Paul Quinn College
Historically Black College


        JACKSON, ARTHUR SMITH, son of Smith Jackson and Amanda (Brown) Jackson, was born at Waco, Texas, January 1, 1873, the only boy and youngest of four children of his parents. He attended the public schools of his native town and showed desire and ability for learning. He was a youthful leader among, his schoolmates. Early in young Jackson's school life he manifested marked ability for science and mathematics, and became schoolyard authority upon problems in these branches. In 1888 he finished the grammar

M. C. Denham

school course under Prof. A. J. Moore, at that time principal of the Waco city schools. In 1890 Arthur's mother died and then the struggle began. His first occupation was bootblacking, which he followed for two or three years, and finally was persuaded by a Methodist preacher, the late Dr. B. W. Roberts, to enter Paul Quinn College. Auctioning off his boot-black outfit, our subject crossed the river and matriculated in Paul Quinn and graduated at the head of his class in 1895. After teaching in the rural districts for six years, he was called to the chair of mathematics in his alma mater, which he held for twelve years. On the death of Dr. T. C. Denham he was appointed by Bishop Tyree treasurer of the institution and held this position six years in conjunction with his professorship.

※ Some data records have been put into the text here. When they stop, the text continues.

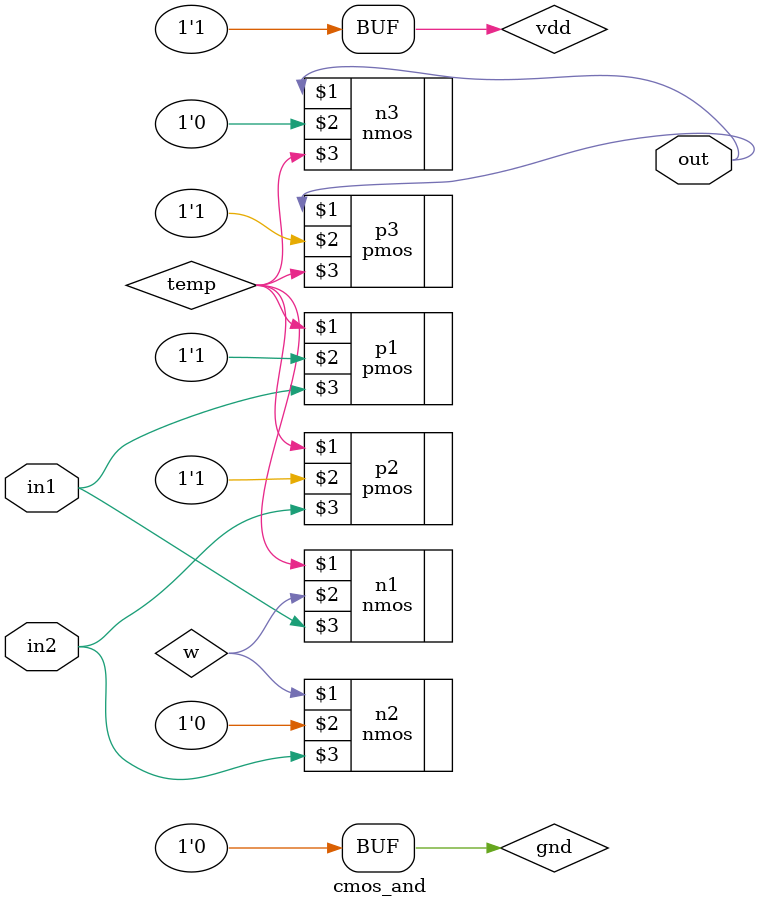
<source format=v>
module cmos_and(in1,in2,out);
	input in1,in2;
	output out;
	wire temp,w;
	supply1 vdd;
	supply0 gnd;

	nmos n1(temp,w,in1);
	nmos n2(w,gnd,in2);
	pmos p1(temp,vdd,in1);
	pmos p2(temp,vdd,in2);

	nmos n3(out,gnd,temp);
	pmos p3(out,vdd,temp);
endmodule
	

</source>
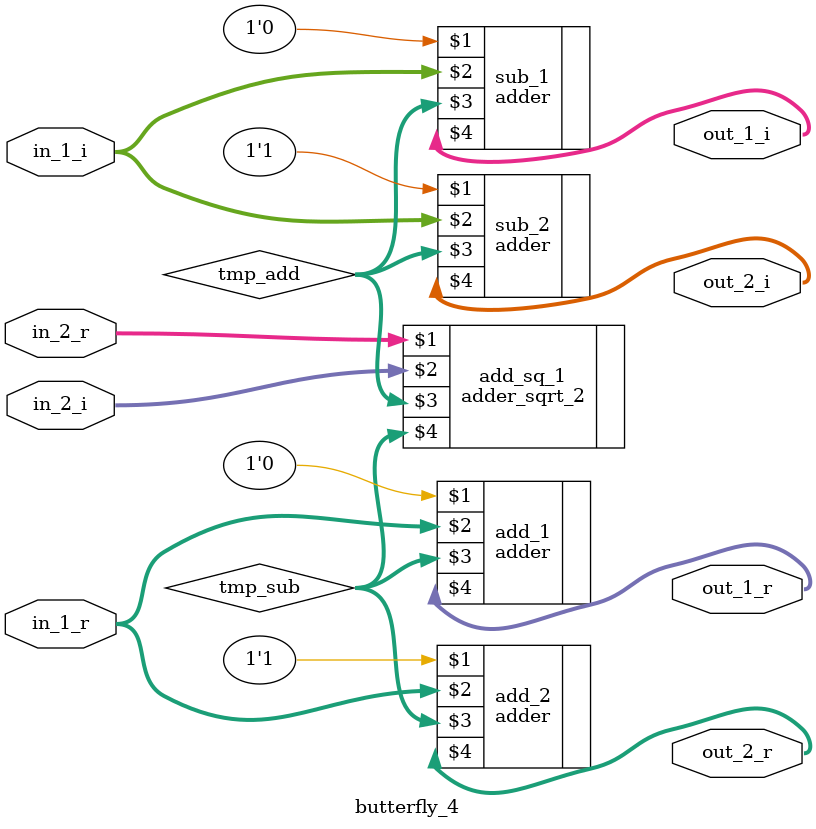
<source format=v>
module butterfly_4 #(parameter N = 4)
(
    input  [(2 ** N) - 1 : 0] in_1_r,  in_1_i,  in_2_r,  in_2_i,
    output [(2 ** N) - 1 : 0] out_1_r, out_1_i, out_2_r, out_2_i
);
    wire [(2 ** N) - 1 : 0] tmp_add, tmp_sub;
    adder_sqrt_2 #(.N(N)) add_sq_1(in_2_r, in_2_i, tmp_add, tmp_sub);

    // out_1 = in_1 - (1 + i) / sqrt(2) * in_2
    adder #(.N(N)) add_1(1'b0, in_1_r, tmp_sub, out_1_r);
    adder #(.N(N)) sub_1(1'b0, in_1_i, tmp_add, out_1_i);

    // out_2 = in_1 + (1 + i) / sqrt(2) * in_2
    adder #(.N(N)) add_2(1'b1, in_1_r, tmp_sub, out_2_r);
    adder #(.N(N)) sub_2(1'b1, in_1_i, tmp_add, out_2_i);

endmodule

</source>
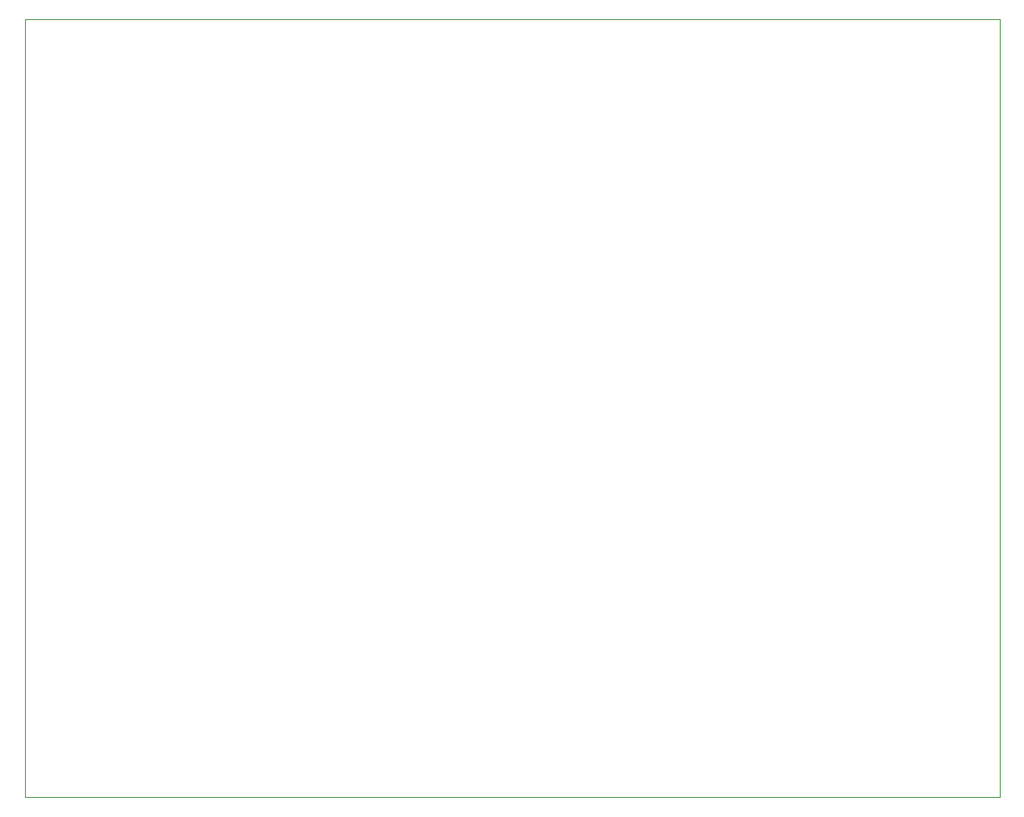
<source format=gbr>
%TF.GenerationSoftware,KiCad,Pcbnew,5.1.6+dfsg1-1*%
%TF.CreationDate,2021-03-04T16:54:05+01:00*%
%TF.ProjectId,pcb_robot_2021A,7063625f-726f-4626-9f74-5f3230323141,2.0*%
%TF.SameCoordinates,Original*%
%TF.FileFunction,Profile,NP*%
%FSLAX46Y46*%
G04 Gerber Fmt 4.6, Leading zero omitted, Abs format (unit mm)*
G04 Created by KiCad (PCBNEW 5.1.6+dfsg1-1) date 2021-03-04 16:54:05*
%MOMM*%
%LPD*%
G01*
G04 APERTURE LIST*
%TA.AperFunction,Profile*%
%ADD10C,0.050000*%
%TD*%
G04 APERTURE END LIST*
D10*
X205000000Y-42000000D02*
X205000000Y-41000000D01*
X205000000Y-120000000D02*
X205000000Y-42000000D01*
X106000000Y-41000000D02*
X106000000Y-120000000D01*
X205000000Y-41000000D02*
X106000000Y-41000000D01*
X106000000Y-120000000D02*
X181000000Y-120000000D01*
X181000000Y-120000000D02*
X205000000Y-120000000D01*
M02*

</source>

He has been frequently honored by his associates, having been president of the Texas State Teachers' Association, grand officer in Knights of Pythias, supreme representative for six terms of the Supreme Court of Calanthe. The following degrees have been conferred upon him: Paul Quinn College, LL.D.; Wilberforce University, M.S. and LL.D. In 1912 he was elected by the general conference convening in Kansas City as secretary of education to succeed Prof. John R. Hawkins. He is a pleasing speaker and ranks among the best thinkers of the race. The conduct of the educational department was so satisfactory during his first term that the Centennial General Conference suspended the rule and elected him to succeed himself by acclamation. In 1897 he was married to Miss M. C. Denham, daughter of the late Rev. T. C. Denham. To them one child was born, Louise. He, his wife and baby live happily at Waco, Texas.